• _Task prompt_: Your result should be the lines holding the word "corners", copied from the entries below.

|---|

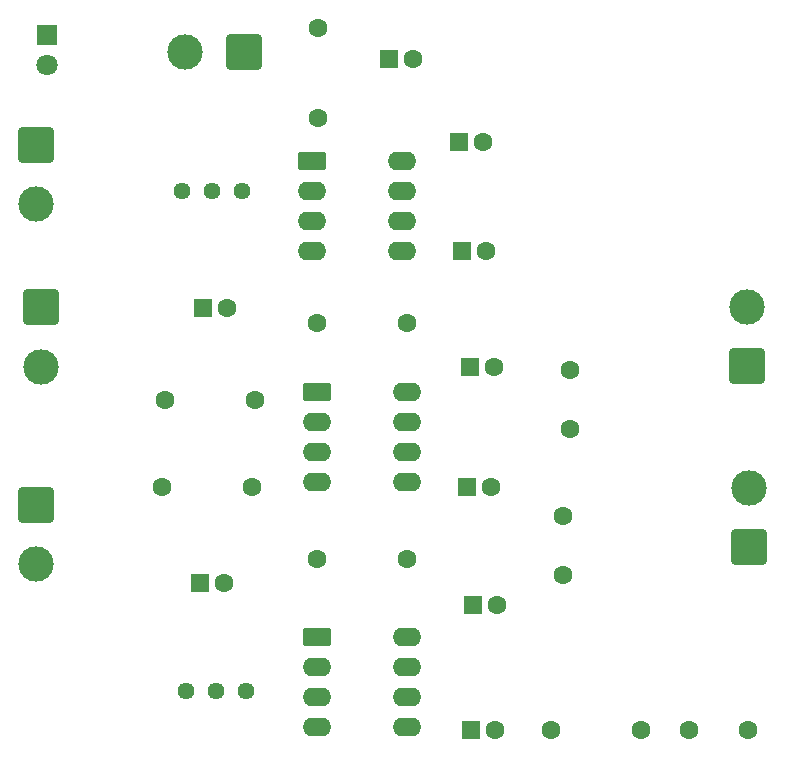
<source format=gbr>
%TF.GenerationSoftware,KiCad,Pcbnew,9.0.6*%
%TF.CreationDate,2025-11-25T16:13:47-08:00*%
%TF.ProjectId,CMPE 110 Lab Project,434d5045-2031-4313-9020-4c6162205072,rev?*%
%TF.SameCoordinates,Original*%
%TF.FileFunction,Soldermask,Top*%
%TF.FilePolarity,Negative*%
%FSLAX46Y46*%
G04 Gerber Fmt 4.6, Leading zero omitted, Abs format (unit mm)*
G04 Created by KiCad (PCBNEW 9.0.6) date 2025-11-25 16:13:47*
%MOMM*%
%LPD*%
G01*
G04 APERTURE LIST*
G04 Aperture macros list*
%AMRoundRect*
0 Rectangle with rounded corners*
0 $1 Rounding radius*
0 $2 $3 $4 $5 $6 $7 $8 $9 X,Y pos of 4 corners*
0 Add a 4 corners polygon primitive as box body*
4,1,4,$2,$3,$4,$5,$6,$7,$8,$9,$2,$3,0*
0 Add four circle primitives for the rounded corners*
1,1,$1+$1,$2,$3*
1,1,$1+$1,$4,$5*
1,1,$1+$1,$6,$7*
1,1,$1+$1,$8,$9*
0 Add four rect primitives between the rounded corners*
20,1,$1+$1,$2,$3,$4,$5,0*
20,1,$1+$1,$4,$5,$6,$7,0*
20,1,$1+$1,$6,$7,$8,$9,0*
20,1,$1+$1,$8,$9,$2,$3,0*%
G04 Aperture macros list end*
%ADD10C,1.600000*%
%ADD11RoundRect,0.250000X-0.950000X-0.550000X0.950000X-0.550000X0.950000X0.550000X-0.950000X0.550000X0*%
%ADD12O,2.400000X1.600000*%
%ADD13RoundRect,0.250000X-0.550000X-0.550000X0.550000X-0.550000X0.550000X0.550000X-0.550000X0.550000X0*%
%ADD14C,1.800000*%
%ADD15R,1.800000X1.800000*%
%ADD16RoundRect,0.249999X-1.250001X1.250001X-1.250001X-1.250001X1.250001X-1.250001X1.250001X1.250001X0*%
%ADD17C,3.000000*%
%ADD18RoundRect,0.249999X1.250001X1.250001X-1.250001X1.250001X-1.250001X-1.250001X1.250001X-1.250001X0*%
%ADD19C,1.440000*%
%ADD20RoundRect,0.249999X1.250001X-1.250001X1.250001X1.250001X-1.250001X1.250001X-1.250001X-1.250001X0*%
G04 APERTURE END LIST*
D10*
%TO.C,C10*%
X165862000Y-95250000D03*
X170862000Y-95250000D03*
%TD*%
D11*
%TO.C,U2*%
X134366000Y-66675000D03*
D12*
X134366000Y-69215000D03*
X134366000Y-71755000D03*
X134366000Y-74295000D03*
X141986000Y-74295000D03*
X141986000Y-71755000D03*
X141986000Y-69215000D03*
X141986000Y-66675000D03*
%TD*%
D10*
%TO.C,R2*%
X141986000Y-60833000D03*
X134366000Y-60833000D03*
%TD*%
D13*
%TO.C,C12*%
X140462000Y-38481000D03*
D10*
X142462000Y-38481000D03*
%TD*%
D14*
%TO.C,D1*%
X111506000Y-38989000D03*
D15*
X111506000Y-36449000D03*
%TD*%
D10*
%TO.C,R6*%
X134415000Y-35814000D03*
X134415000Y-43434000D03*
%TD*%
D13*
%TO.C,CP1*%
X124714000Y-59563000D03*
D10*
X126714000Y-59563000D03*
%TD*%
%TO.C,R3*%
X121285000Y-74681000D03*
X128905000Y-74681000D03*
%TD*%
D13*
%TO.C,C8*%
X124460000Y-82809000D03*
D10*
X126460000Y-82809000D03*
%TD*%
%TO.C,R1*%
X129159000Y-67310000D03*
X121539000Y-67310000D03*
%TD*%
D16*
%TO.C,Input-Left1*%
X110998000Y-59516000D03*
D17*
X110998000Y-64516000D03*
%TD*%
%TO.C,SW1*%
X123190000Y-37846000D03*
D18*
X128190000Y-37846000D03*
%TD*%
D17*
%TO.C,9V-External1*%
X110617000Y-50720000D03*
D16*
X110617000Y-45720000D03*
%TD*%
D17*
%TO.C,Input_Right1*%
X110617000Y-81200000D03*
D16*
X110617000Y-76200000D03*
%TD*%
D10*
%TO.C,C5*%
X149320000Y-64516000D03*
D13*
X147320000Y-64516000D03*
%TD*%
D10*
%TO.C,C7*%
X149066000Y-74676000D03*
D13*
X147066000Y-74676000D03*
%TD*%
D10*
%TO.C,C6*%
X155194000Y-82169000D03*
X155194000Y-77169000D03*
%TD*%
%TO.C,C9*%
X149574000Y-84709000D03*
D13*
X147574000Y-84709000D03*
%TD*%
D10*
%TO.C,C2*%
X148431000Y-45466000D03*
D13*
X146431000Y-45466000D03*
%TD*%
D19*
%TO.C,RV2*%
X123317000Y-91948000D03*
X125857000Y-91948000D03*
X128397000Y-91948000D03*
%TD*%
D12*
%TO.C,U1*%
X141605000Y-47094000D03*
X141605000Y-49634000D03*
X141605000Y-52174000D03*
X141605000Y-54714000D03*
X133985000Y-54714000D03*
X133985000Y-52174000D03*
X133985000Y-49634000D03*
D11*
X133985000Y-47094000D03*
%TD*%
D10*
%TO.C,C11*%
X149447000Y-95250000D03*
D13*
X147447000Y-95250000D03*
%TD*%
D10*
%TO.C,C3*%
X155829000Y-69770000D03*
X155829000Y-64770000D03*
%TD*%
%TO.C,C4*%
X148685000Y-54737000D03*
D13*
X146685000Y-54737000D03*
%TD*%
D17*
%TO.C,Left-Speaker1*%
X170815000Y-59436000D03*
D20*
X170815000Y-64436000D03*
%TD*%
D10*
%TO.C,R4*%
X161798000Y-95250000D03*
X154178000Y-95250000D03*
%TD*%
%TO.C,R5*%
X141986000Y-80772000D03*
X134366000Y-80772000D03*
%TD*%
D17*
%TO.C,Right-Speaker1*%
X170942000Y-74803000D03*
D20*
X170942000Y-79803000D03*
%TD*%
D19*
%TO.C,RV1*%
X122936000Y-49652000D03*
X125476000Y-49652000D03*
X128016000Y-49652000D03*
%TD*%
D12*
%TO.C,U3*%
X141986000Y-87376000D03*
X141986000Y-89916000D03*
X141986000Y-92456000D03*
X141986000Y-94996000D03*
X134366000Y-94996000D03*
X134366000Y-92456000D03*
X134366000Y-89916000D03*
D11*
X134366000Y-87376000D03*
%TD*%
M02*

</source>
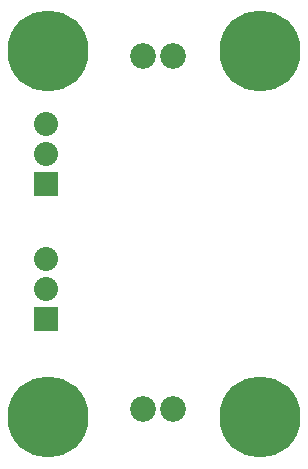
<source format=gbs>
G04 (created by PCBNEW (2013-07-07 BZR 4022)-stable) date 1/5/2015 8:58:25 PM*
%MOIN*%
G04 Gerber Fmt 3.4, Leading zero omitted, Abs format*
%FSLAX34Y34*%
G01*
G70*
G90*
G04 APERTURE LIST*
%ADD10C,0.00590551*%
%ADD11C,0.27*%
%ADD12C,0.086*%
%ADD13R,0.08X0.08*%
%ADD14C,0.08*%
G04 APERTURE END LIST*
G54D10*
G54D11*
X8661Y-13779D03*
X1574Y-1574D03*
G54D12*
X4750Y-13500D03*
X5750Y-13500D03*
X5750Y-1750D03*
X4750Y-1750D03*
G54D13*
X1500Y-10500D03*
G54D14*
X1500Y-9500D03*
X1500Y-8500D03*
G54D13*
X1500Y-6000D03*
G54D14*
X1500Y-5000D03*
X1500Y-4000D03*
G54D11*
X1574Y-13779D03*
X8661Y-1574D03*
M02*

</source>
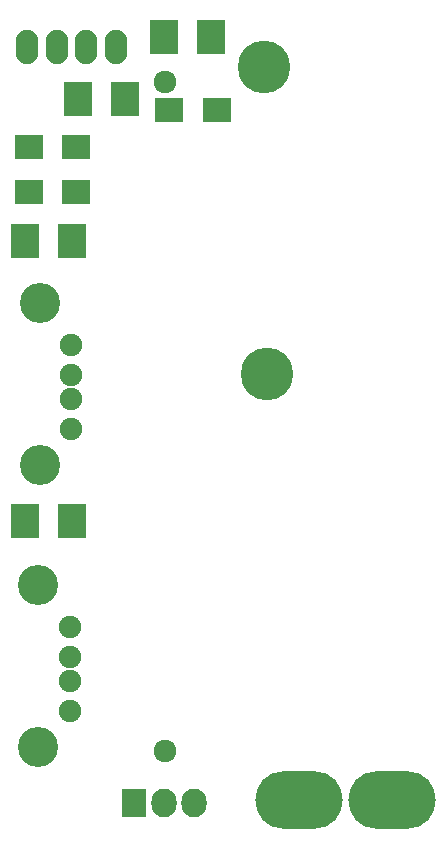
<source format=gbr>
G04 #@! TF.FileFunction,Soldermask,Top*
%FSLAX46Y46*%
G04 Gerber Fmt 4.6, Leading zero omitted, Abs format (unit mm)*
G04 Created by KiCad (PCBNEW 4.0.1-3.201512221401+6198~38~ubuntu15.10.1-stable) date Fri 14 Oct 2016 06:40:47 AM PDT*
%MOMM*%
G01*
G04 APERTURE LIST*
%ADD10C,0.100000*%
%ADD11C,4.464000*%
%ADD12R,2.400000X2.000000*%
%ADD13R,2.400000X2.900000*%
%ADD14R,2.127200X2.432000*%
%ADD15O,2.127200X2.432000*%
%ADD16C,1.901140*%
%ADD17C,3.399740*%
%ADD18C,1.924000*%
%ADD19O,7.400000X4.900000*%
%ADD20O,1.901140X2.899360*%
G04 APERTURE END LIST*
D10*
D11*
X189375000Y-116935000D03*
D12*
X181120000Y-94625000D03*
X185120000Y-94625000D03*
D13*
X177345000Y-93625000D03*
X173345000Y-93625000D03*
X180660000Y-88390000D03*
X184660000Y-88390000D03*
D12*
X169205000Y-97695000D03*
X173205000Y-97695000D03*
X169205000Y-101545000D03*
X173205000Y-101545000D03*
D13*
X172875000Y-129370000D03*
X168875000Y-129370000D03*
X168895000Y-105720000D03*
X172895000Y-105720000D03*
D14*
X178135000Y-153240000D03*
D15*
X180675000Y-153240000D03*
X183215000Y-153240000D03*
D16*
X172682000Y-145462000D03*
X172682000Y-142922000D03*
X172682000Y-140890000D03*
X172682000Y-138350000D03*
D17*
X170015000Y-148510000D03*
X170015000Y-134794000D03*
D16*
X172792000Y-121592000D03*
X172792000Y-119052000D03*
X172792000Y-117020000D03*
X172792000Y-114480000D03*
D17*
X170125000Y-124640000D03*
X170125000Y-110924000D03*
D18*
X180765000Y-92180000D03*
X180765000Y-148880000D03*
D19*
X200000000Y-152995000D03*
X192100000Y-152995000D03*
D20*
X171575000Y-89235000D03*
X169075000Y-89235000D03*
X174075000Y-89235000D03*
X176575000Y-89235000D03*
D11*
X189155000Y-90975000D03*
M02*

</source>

|---|

• _Your response_:
0 Rectangle with rounded corners*
0 $2 $3 $4 $5 $6 $7 $8 $9 X,Y pos of 4 corners*
0 Add a 4 corners polygon primitive as box body*
0 Add four circle primitives for the rounded corners*
0 Add four rect primitives between the rounded corners*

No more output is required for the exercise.